IBA Ndiaye, 1er Vice-Président de L’ADEMA/PASJ « J’ai peur pour le Mali »

L’Indicateur du Renouveau : Quelle lecture faites-vous des dernières évolutions ?

Iba Ndiaye : Malgré nos doléances qui étaient connues, nous avons laissé la Cédéao à travers son médiateur et l’Armée d’entrer en négociations. Ce qui a abouti à la signature d’un document dénommé accord-cadre. Ce document a été rédigé et signé par seulement deux acteurs : le CNRDRE et la Cédéao. Aucun parti politique, aucune organisation de la société civile n’a participé à cette négociation. Cela ne nous a pas empêchés d’accepter cet accord pour débloquer la situation.

Car il y avait des urgences qui étaient entre autres : éviter au Mali une situation d’isolement, des sanctions… Le Mali a signé beaucoup d’engagements. Ce qui fait que ces engagements ont déclenché des séries de réactions qui allaient être préjudiciables à notre pays. Ces réactions nous mettaient en rupture de banc avec l’extérieur.

Aujourd’hui, aucun pays ne peut se passer de la communauté internationale. Ce n’est pas le Mali seul qui peut résoudre les problèmes dont la crise au nord. Nous avons dit que nous acceptons l’accord-cadre avec toutes ses insuffisances.

Les sanctions ont été ensuite levées. Si aujourd’hui la Cédéao est prête à appuyer notre armée pour reconquérir le Nord, je ne vois pas de problème à cela. La situation d’humiliation qui a occasionné le coup d’Etat est inacceptable. Au moment où nous parlons, nous avons les possibilités d’avoir cet appui militaire de la Cédéao. Avec son appui, nous sommes sûrs de gagner ce combat. Nous pensons que le parcours est jusque-là bon. Nous sommes des Maliens et notre souhait est que notre armée seule résolve les problèmes.

Mais, nous savons tous aujourd’hui que cela n’est pas possible. Nous devons continuer avec l’esprit qui a prévalu jusqu’ici. Il y a eu des compromis malgré le silence de l’accord-cadre sur la désignation du président, la période de la transition, et sur la modalité de la formation du gouvernement. On a accepté aussi le fait que seuls les signataires de l’accord-cadre désignent le Premier ministre. L’accord-cadre disait de constituer un gouvernement d’union nationale. Il n’y a eu ni concertation, ni gouvernement d’union nationale.

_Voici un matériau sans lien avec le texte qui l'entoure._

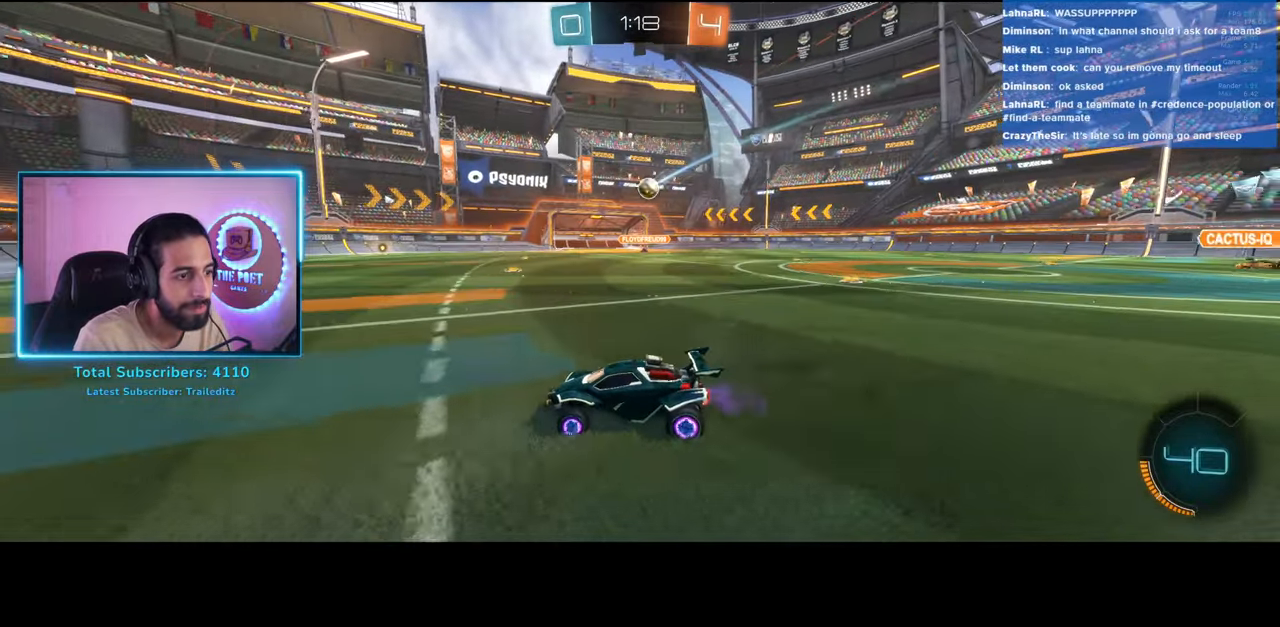
{"keys": ["d", "w"], "mouse": [], "events": [[83, "a", "up"], [233, "a", "down"], [350, "a", "up"], [483, "d", "down"]]}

Ce sont uniquement les militaires qui ont fait le choix du gouvernement même si cela n’était pas écrit dans l’accord-cadre. Mais, tout cela est secondaire face à la situation au nord. Avant aujourd’hui, la Cédéao a été autorisée à prendre des décisions que nous n’avons pas contestées. Nous ne devons pas broncher aujourd’hui quand elle prend de nouveau des décisions pour nous. Quand elle fixe la durée de transition à 12 mois, la question devrait être de savoir si ce délai était suffisant. Et nous devons demander à la Cédéao de nous réunir tous (CNRDRE, autorités en place, classe politique, organisations de la société civile) autour de la table de négociation pour avoir un consensus sur la durée de la transition. Il ne faut pas qu’on aiguise l’égo des Maliens pour nous amener dans une aventure. Nous disons : allons-y, les institutions sont là. Il faut les laisser travailler. Par ailleurs, la demande du retour des militaires dans les casernes n’est pas une nouveauté. Il ne faut pas s’enflammer.

L’Indiateur du Renouveau : Comment analysez-vous les réactions aux décisions prises par la Cédéao le jeudi dernier ?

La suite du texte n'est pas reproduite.